Quando você consegue olhar pro lado e enxergar alguém além do seu umbigo, percebe que a sua mãe só consegue dormir tomando aquele remédiozinho. E que além deste, ela toma pelo menos 5 por dia. Um pra ajudar a celulite pra poder colocar um shorts “quando formos pra praia”. Um pra regular os hormônios. Um multivitaminico, “afinal precisamos sempre cuidar da saúde das unhas, cabelos e pele”. Um pro intestino, que anda meio desregulado nos últimos dias – “compramos mamão e activa, mas não funcionou”. E aquele famoso ômega 3 que a moça da top term na televisão de plasma 3 da tarde contou pra que serve.

 

Do outro lado têm seu pai, que bebe uma tacinha de vinho todas as noites antes do jantar por que faz bem pro coração. Todo almoço de domingo tem que ter coca-cola. Seu irmãozinho está fazendo proerd na escola. Na semana anterior a Anvisa reconheceu a maconha como planta medicinal. Crianças pobres traficam pra ajudar a família. E durante a semana, no seu trabalho, depois do almoço, não pode faltar o chocolatinho.

 

Você, que se achou aqui. É uma pessoa privilegiada. Não seja alienada também. Saia da sua bolha de hipocrisias. Perceba que a estrutura social e institucional de São Paulo, sobretudo, funciona pra nos adoecer. Perceba que ter relações de dependência fazem parte da condição humana.  Ainda mais na era do consumo que vivemos.

 

E que as pessoas que NÃO tem os mesmos privilégios que VOCÊ, estão expostas à muitas  vulnerabilidades.

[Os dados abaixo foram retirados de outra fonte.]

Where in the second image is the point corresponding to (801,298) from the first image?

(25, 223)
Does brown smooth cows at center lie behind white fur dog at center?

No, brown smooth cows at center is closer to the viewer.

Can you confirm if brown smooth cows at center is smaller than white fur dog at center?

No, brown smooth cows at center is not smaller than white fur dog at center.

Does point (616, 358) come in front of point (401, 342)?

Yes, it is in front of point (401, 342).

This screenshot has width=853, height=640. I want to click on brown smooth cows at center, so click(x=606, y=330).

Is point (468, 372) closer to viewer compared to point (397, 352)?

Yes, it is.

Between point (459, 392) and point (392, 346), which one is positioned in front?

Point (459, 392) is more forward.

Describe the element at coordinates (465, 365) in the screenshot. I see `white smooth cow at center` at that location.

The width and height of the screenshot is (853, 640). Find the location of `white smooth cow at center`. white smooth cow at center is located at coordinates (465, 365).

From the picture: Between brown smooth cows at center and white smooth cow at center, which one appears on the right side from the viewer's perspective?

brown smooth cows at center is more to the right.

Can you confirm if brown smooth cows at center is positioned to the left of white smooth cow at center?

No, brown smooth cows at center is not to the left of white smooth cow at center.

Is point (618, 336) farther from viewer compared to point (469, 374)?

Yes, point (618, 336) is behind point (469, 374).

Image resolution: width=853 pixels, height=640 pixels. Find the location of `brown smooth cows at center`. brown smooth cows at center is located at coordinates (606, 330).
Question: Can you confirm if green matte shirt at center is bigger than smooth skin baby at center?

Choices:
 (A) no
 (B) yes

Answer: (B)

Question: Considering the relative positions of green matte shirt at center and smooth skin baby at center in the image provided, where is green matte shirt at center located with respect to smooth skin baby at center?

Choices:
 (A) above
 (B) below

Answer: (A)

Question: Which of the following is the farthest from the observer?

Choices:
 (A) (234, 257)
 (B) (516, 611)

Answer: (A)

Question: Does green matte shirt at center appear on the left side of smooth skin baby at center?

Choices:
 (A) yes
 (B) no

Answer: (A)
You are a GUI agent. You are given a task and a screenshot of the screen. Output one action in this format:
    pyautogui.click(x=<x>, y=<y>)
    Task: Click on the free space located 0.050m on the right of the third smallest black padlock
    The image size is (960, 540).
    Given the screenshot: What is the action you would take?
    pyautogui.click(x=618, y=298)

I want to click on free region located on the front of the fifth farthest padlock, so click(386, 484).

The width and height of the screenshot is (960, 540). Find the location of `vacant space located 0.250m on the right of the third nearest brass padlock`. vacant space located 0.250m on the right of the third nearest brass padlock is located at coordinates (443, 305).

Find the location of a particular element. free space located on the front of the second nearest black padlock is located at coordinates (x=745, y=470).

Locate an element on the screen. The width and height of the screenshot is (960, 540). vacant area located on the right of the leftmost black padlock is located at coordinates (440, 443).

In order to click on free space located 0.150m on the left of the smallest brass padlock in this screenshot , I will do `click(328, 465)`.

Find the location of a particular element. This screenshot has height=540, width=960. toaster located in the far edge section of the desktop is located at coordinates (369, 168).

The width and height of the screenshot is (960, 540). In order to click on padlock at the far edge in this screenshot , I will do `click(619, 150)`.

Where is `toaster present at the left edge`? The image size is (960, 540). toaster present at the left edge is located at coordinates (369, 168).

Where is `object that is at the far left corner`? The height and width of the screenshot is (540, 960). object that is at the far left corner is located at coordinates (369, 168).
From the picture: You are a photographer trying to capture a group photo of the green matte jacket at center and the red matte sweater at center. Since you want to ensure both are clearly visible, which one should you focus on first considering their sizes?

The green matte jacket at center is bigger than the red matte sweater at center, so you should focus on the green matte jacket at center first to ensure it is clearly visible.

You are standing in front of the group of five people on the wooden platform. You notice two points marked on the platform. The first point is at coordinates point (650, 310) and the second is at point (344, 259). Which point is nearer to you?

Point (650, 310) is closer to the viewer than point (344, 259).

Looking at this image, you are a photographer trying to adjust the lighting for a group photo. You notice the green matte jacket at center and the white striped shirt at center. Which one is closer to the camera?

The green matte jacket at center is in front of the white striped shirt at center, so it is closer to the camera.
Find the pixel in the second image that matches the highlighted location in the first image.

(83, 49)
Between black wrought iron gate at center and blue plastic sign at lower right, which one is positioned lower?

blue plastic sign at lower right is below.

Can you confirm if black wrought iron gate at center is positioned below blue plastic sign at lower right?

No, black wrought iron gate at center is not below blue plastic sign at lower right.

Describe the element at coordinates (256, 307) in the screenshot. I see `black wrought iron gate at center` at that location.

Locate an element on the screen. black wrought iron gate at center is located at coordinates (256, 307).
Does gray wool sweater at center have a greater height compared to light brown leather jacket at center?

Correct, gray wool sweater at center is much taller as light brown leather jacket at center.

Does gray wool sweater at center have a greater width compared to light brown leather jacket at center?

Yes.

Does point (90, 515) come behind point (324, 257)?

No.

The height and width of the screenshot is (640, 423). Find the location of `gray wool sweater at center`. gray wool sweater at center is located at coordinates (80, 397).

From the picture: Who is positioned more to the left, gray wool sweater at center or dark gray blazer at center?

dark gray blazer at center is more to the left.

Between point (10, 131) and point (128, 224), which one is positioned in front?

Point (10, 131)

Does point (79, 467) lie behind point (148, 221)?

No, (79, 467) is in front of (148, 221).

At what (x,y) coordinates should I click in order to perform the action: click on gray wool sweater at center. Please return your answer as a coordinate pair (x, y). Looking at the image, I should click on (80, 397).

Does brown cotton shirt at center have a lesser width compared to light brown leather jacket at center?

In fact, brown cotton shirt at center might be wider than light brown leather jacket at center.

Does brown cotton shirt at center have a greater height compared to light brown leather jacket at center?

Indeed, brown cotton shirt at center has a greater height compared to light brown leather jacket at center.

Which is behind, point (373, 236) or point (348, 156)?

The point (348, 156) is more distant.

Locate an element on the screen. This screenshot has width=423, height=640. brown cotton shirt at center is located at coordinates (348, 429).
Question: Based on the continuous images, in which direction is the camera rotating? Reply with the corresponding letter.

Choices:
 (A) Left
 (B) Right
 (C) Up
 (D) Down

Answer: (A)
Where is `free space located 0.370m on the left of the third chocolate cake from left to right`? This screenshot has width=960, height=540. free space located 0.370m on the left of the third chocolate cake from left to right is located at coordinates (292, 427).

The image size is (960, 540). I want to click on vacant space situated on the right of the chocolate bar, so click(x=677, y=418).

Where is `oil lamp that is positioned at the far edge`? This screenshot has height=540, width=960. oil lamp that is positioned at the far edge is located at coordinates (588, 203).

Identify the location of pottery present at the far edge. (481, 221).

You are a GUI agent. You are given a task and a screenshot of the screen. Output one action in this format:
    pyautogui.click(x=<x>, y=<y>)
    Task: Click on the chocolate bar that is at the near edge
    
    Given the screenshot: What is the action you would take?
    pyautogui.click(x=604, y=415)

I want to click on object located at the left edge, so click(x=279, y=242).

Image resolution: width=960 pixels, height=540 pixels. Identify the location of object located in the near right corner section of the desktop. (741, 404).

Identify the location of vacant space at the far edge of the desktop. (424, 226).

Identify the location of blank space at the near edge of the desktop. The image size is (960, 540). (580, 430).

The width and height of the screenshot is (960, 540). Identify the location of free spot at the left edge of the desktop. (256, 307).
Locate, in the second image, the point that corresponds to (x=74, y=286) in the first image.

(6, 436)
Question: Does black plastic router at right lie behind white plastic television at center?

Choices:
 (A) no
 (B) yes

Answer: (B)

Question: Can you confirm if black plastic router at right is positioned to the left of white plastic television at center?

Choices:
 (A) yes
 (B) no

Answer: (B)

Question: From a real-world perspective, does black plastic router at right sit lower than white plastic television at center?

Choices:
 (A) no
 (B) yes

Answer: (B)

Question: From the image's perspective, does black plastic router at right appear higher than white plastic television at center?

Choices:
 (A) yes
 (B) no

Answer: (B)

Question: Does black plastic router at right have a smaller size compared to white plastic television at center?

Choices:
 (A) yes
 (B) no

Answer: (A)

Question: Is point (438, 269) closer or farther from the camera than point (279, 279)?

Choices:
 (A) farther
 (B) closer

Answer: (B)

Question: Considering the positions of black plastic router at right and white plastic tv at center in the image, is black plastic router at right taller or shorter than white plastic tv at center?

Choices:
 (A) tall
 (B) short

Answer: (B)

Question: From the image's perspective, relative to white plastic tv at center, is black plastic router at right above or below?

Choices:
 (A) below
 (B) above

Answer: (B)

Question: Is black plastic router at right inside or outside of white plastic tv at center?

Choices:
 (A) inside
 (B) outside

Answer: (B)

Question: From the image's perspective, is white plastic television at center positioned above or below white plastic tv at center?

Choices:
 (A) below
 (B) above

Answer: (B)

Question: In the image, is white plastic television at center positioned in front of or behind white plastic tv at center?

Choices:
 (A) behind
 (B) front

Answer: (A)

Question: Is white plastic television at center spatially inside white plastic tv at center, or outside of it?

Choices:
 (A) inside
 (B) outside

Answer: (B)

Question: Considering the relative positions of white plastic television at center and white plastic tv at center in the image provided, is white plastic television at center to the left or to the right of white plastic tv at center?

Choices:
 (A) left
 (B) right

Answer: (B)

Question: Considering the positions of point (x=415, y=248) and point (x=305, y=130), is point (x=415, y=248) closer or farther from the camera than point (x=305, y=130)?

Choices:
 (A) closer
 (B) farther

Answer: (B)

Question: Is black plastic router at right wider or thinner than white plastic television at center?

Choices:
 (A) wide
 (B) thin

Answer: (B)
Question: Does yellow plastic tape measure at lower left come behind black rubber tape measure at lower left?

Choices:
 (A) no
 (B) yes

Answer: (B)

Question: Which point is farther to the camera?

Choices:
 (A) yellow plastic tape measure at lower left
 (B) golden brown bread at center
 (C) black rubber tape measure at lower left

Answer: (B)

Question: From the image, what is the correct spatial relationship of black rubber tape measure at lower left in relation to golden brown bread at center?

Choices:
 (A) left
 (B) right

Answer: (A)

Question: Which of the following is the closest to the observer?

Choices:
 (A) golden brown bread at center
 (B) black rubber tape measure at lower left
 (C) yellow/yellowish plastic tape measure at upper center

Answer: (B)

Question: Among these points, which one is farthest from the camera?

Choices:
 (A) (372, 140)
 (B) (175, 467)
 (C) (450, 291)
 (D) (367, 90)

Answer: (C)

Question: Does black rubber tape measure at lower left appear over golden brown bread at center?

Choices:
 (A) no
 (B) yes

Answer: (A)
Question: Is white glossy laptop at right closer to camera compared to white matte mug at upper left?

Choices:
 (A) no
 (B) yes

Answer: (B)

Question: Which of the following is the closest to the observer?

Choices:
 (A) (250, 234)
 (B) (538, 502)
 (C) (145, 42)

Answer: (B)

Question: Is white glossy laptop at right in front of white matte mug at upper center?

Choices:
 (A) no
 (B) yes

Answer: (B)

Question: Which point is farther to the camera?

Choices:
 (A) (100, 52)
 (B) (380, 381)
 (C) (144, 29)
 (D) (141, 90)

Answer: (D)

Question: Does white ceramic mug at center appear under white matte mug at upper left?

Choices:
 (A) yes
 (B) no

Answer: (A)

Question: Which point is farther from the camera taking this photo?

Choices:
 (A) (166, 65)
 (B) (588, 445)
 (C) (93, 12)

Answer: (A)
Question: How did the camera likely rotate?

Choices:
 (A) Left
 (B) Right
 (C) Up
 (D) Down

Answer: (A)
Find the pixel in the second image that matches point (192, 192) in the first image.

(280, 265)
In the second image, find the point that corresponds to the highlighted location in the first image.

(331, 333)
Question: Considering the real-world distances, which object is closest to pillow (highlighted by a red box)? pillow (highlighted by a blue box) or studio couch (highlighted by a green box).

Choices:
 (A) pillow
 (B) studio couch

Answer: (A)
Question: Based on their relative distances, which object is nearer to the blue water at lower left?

Das quais você nem faz ideia.

 

Então querida (o). Tira o sapatinho. Coloca seu pé no chão. Que a realidade é bem outra. Quando falamos em políticas públicas não é pra pensar em cidade bonita pra quem já tem privilégios.

É pra pensar em gente.

 

 

¹Sou Carolina Cristal, formada em Psicologia pela Universidade Presbiteriana Mackenzie, fui bolsista durante toda a graduação e me formei em 2015. Trabalhei desde à faculdade (em 2014) até 2016 com educação infantil, num viés distante do ensino tradicional que busca promover o desenvolvimento na primeirissima e primeira infância à partir do contato com a arte, a música e a psicomotricidade. No ano de 2016 participei da atualização profissional sobre Antroposofia e Educação na ong alquimia. Em 2017 iniciei uma pós na UNIFESP sobre alcool, drogas e vulnerabilidade social e fiz a atualização profissional à distância na UFMG sobre atenção básica à saúde da mulher em situação de violência. Hoje atuo como Psicóloga clínica e social com projetos independentes. O primeiro é a Roda Terapêutica das Pretas que se propõe a promover processos grupais para mulheres negras que não tem acesso à essa ciência e o segundo é o “zines infantis” onde formamos um grupo multidiciplinar de mulheres que se propõe à construir histórias infantis abordando temas ainda distantes da realidade das crianças, tais como alimentação sem veneno, questões de gênero, modelos de familia não mucleares, etc. Os zines vem também com o intuito do conhecimento ser acessivel para todos.”